I am not an expert in ML but based on some conversations I was following, I heard WuDao's LAMBADA score (an important performance measure for Language Models) is significantly lower than GPT-3. I guess a number of parameters isn't everything.
I don't really know a lot about performance metrics for language models. Is there a good reason for believing that LAMBADA scores should be comparable for different languages?
Word on the grapevine: it sounds like they might just be adding a bunch of parameters in a way that's cheap to train but doesn't actually work that well (i.e. the "mixture of experts" thing).

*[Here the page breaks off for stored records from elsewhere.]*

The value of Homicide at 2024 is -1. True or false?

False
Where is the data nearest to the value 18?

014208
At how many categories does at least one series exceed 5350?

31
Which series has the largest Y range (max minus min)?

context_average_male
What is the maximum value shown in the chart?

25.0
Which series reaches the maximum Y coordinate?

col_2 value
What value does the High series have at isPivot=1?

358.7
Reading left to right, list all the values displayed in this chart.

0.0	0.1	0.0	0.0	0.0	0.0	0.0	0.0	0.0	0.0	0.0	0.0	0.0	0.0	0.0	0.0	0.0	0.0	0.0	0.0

It would be highly entertaining if ML researchers got into an arms race on parameter count, then Goodharted on it. Sounds like exactly the sort of thing I'd expect not-very-smart funding agencies to throw lots of money at. Perhaps the Goodharting would be done by the funding agencies themselves, by just funding whichever projects say they will use the most parameters, until they end up with lots of tiny nails. (Though one does worry that the agencies will find out that we can already do infinite-parameter-count models!)
That said, I haven't looked into it enough myself to be confident that that's what's happening here. I'm just raising the hypothesis from entropy.
I think this take is basically correct. Restating my version of it:
Mixture of Experts and similar approaches modulate paths through the network, such that not every parameter is used every time. This means that parameters and FLOPs (floating point operations) are more decoupled than they are in dense networks.
To me, FLOPs remains the harder-to-fake metric, but both are valuable to track moving forward.
In a funny way, even if someone is stuck in a Goodhart trap doing Language Models it is probably better to Goodhart performance on Winograd Schemas than just adding parameters.
I think the engadget article failed to capture the relevant info, so just putting my preliminary thoughts down here. I expect my thoughts to change as more info is revealed/translated.
Loss on the dataset (for cross-entropy this is measured in bits of perplexity per token or per character) is a more important metric than parameter count, in my opinion.
However, I think parameter count does matter at least a small part because it is a signal for:
* the amount of resources that are available to the researchers (very expensive to do very large runs)
* the amount of engineering capacity that the project has access to (difficult to write code that functions well at that scale -- nontrivial to just code a working 1.7T parameter model training loop)
I expect more performance metrics at some point, on the normal set of performance benchmarks.
I also expect to be very interested in how they release/share/license the model (if at all), and who is allowed access to it.
If I understood correctly, the model was trained in Chinese and probably quite expensive to train.
Do you know whether these Chinese models usually get "translated" to English, or whether there is a "fair" way of comparing models that were (mainly) trained on different languages (I'd imagine that even the tokenization might be quite different for Chinese)?
In my experience, I haven't seen a good "translation" process -- instead models are pretrained on bigger and bigger corpora which include more languages.
GPT-3 was trained on data that was mostly english, but also is able to (AFAICT) generate other languages as well.
For some english-dependent metrics (SuperGLUE, Winogrande, LAMBADA, etc) I expect a model trained on primarily non-english corpora would do worse.
Also, yes, the tokenization I would expect to be different for a largely different corpora.
I don't think I could even imagine what kinds of Deep Fakes could be made using this system. Maybe used for propaganda first to develop the tech further? I'm usually just a little suspicious of new tech coming from anywhere though, not just China.
How big of a deal is that? Seems huge. Bigger than switch transformers and 10x bigger than GPT-3.